Parsnip, Chive & Buttermilk Purée

Prep time: 15min
Total time: 50min
Serves 8
3/4 lb
baking potatoes, peeled and chopped
375 g
3 lb
parsnips, peeled, halved and cut into thick slices
1.5 kg
1 1/2 cups
buttermilk
375 mL
1/3 cup
Cream Cheese
75 mL
3/4 tsp
each salt and pepper
4 mL
3 tbsp
chopped fresh Thyme
45 mL
1/3 cup
chopped fresh Chives, plus more for garnish
75 mL
1/8 of the recipe
calories
170
fat
3.5 g
saturated fat
2 g
carbs
30 g
protein
4 g
cholestrol
10 mg
fibre
5 g
sodium
220 mg

Directions

  1. Bring potatoes to boil in a large pot of salted water. Cover and cook, 10 min. Stir in parsnips, cover and cook until very tender, about 20 min. Drain vegetables.

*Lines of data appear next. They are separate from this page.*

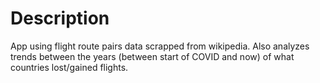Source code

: # Description

App using flight route pairs data scrapped from wikipedia. Also analyzes trends between the years (between start of COVID and now) of what countries lost/gained flights. 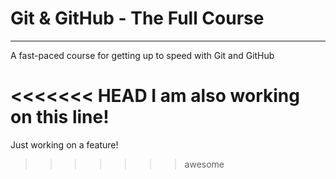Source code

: # Git & GitHub - The Full Course
---
A fast-paced course for getting up to speed with Git and GitHub

<<<<<<< HEAD
I am also working on this line!
=======
Just working on a feature!
>>>>>>> awesome
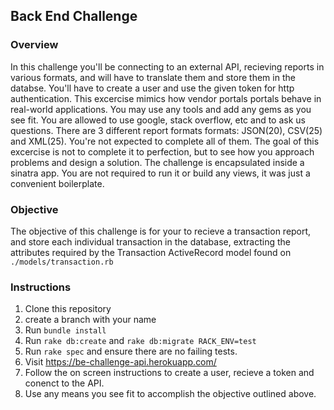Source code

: ## Back End Challenge

### Overview

  In this challenge you'll be connecting to an external API, recieving reports in various formats, and will have to translate them and store them in the databse. You'll have to create a user and use the given token for http authentication. This excercise mimics how vendor portals portals behave in real-world applications. You may use any tools and add any gems as you see fit. You are allowed to use google, stack overflow, etc and to ask us questions. There are 3 different report formats formats: JSON(20), CSV(25) and XML(25). You're not expected to complete all of them.  The goal of this excercise is not to complete it to perfection, but to see how you approach problems and design a solution. The challenge is encapsulated inside a sinatra app. You are not required to run it or build any views, it was just a convenient boilerplate.

### Objective
  The objective of this challenge is for your to recieve a transaction report, and store each individual transaction in the database, extracting the attributes required by the Transaction ActiveRecord model found on `./models/transaction.rb`

### Instructions

1. Clone this repository
2. create a branch with your name
3. Run `bundle install`
4. Run `rake db:create` and `rake db:migrate RACK_ENV=test`
5. Run `rake spec` and ensure there are no failing tests. 
6. Visit https://be-challenge-api.herokuapp.com/
7. Follow the on screen instructions to create a user, recieve a token and conenct to the API.
8. Use any means you see fit to accomplish the objective outlined above.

  2. Transfer vegetables to a food processor, blender or a pot if using a hand-held blender. Process with buttermilk, cream cheese, salt, pepper, thyme and chives until smooth and creamy. Transfer to serving bowl. Garnish with additional fresh chopped chives, if desired.